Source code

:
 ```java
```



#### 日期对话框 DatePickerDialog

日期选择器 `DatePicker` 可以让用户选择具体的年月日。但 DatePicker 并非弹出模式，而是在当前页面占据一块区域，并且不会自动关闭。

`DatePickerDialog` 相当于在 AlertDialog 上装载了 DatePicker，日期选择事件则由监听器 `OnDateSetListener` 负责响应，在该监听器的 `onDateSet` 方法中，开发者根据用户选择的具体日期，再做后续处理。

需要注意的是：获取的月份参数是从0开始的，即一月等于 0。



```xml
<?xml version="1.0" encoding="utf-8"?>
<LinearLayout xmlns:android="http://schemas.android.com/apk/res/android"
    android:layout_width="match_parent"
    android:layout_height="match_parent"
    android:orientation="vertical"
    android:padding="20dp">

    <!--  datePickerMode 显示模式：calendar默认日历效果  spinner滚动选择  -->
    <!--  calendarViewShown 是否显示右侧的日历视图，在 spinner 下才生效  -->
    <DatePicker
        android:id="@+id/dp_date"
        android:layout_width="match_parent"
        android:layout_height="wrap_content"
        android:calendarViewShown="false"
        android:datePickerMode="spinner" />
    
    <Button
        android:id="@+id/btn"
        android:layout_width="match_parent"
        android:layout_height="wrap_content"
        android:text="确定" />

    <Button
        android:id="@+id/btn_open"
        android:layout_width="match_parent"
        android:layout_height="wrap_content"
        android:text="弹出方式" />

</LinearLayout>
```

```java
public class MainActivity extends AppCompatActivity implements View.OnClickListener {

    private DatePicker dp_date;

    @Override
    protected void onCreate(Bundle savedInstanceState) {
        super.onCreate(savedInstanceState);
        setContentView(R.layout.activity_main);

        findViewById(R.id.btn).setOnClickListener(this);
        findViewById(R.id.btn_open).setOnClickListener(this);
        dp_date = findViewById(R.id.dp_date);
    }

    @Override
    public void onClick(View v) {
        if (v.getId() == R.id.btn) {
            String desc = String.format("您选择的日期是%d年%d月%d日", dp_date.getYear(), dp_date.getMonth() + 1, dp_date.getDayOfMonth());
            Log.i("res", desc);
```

______________________________

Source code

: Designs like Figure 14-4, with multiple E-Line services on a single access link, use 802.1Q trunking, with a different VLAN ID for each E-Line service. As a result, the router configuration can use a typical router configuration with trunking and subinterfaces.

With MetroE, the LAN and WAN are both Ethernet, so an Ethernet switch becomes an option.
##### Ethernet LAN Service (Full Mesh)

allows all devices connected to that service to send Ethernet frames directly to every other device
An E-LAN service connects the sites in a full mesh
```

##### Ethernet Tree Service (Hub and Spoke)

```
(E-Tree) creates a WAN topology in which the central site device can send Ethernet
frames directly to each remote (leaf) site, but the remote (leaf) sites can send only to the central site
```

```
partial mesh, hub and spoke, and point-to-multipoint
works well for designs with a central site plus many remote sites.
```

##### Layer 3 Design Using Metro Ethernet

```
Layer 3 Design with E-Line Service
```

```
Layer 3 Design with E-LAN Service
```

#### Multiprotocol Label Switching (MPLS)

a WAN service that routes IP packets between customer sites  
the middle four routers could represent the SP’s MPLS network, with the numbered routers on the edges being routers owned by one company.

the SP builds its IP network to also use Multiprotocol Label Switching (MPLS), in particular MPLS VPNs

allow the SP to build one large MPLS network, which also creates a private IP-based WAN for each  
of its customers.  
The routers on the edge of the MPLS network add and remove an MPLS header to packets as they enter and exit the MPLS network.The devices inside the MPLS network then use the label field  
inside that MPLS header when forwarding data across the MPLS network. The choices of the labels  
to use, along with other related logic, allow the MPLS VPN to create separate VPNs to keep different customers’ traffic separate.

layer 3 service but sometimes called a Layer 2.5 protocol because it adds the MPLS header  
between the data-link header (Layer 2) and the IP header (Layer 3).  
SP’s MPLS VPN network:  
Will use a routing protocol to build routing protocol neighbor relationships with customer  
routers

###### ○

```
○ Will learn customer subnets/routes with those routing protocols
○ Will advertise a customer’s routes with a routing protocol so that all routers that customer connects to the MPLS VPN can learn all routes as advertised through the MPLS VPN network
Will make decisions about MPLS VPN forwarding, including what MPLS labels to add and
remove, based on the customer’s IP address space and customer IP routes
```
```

______________________________

### Problem description:
Determine how many lines of the data above contain the string "learn", and answer with the number only.

### Solution for this task:
2